* See Below for Today’s Catch
Not everything made it to the final video.
* See Below for Today’s Catch
Not everything made it to the final video.
I used to think it was only the very rich who have two homes; now I realize we all do.
For we know that if the earthly tent we live in is destroyed, we have a building from God, an eternal house in heaven, not built by human hands. Meanwhile we groan, longing to be clothed instead with our heavenly dwelling, because when we are clothed, we will not be found naked. For while we are in this tent, we groan and are burdened, because we do not wish to be unclothed but to be clothed instead with our heavenly dwelling, so that what is mortal may be swallowed up by life. Now the one who has fashioned us for this very purpose is God, who has given us the Spirit as a deposit, guaranteeing what is to come.
Therefore we are always confident and know that as long as we are at home in the body we are away from the Lord. For we live by faith, not by sight. We are confident, I say, and would prefer to be away from the body and at home with the Lord. So we make it our goal to please him, whether we are at home in the body or away from it. (2 Corinthians 5:1-9)
Sure, Paul. I got this. No problem … What?
I always thought this passage of scripture was strangely reminiscent of Richard Nixon, who would say, “Now let me make myself perfectly clear …” and you knew that was going to be followed up by something completely unclear.
What I think Paul’s saying is that we have two realities when it comes to being home and both are valid. It’s a case of two homes where one home makes the other one worthy. At the same time it is a paradox. God wants us to be comfortable long enough to make us uncomfortable. God wants this to be home so we can find out about another home. This home is important; that home is important. Jesus left one to come to the other, placing meaning on both.
= = = = = = =
* Assigned task 1:
Could you edit the part of the reflection on having two homes that opens with the words containing "Therefore we are" and closes with "problem … What?", replacing "goal" with "aim"?
* Assigned task 2:
Would you continue the reflection on having two homes from the point where it stops?

* Dataset content:
= = = = = = =
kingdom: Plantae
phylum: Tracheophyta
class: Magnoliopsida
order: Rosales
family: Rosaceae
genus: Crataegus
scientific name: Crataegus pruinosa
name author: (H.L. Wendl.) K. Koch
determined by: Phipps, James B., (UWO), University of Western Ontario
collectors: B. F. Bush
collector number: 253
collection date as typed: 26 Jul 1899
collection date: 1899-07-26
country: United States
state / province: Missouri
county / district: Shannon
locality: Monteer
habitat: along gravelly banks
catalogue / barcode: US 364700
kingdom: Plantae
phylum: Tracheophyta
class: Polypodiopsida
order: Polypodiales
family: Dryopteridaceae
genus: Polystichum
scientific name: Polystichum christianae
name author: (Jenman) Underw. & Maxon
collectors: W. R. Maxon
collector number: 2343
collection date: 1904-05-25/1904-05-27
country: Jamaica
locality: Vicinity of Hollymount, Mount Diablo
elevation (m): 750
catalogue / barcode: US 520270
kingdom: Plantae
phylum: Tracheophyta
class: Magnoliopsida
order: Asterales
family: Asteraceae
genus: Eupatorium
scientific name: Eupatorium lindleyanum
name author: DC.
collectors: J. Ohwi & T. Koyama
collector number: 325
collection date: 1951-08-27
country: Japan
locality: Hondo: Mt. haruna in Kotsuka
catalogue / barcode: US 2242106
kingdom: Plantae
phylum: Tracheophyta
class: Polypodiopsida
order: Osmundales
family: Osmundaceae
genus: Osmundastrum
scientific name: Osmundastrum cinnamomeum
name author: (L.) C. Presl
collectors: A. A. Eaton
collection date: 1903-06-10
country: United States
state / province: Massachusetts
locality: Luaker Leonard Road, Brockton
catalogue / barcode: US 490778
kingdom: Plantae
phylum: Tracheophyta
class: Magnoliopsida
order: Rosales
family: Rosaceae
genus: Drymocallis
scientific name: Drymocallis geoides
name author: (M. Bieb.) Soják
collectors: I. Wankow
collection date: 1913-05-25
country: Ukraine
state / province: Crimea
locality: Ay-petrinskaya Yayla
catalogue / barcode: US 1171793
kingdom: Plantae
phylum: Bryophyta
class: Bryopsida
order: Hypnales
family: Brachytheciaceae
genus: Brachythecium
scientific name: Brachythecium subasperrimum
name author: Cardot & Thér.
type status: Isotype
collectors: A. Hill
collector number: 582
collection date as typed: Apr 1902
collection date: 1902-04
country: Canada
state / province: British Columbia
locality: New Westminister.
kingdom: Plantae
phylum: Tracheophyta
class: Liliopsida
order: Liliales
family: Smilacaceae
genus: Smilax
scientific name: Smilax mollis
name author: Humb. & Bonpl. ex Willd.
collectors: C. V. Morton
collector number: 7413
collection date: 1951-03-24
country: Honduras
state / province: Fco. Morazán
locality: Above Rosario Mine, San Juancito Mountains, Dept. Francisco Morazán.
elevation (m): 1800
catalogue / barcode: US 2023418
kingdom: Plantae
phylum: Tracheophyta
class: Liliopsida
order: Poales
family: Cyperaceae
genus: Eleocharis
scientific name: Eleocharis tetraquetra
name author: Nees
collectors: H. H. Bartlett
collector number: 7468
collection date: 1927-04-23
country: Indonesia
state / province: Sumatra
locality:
= = = = = = =
* Answer box 1:
Therefore we are always confident and know that as long as we are at home in the body we are away from the Lord. For we live by faith, not by sight. We are confident, I say, and would prefer to be away from the body and at home with the Lord. So we make it our aim to please him, whether we are at home in the body or away from it. (2 Corinthians 5:1-9)
Sure, Paul. I got this. No problem … What?

* Answer box 2:
I like to pride myself in being a handyman when I’m really not. I’m a handyman in my head only. So when Marti points out something that needs to be fixed like the light switch in the kitchen that no longer works, or the lights in the garden that aren’t getting any power, or the sprinklers that don’t spray where they should, or the hillside behind the garage that is eroding, or the tree next to it that needs to come down because it’s really just a giant weed … I always think in my head, “No problem; I can do that,” and then nothing gets done because I can’t. That’s when I have a tendency to devalue this home as being less important because it’s temporary. Not so.
There is Jerusalem, and there is a new Jerusalem, and Jesus cares deeply about them both. He wept over one; He’s coming to establish the other. There is this home – my address on earth – and there is my home in heaven, and Jesus cares deeply about them both. This one is made to welcome home those who will find, in our gospel of welcome, a home forever.
So I’ll fix what’s broken and get help with what I can’t, because this is my home, and I want everyone who comes here to feel welcome. After all, it’s more than just a home, it’s a doorway to another one.
This has been a devastating week for so many in Oklahoma and a rather challenging one for us here at the Catch. We have been planning a monthly subscriber campaign for some time, and we chose to make the three clicks of Dorothy’s shoes in the famous turn of the century children’s novel a fun and catchy way to get you guys to think about clicking your support for the Catch into the future. As you know that story begins with a tornado that throws Dorothy into an imaginary world of adventures from which only three clicks of her ruby red shoes will bring her back. There’s no way we could have known that a real tornado was going to strike at the same time we launched our “3 Clicks” campaign.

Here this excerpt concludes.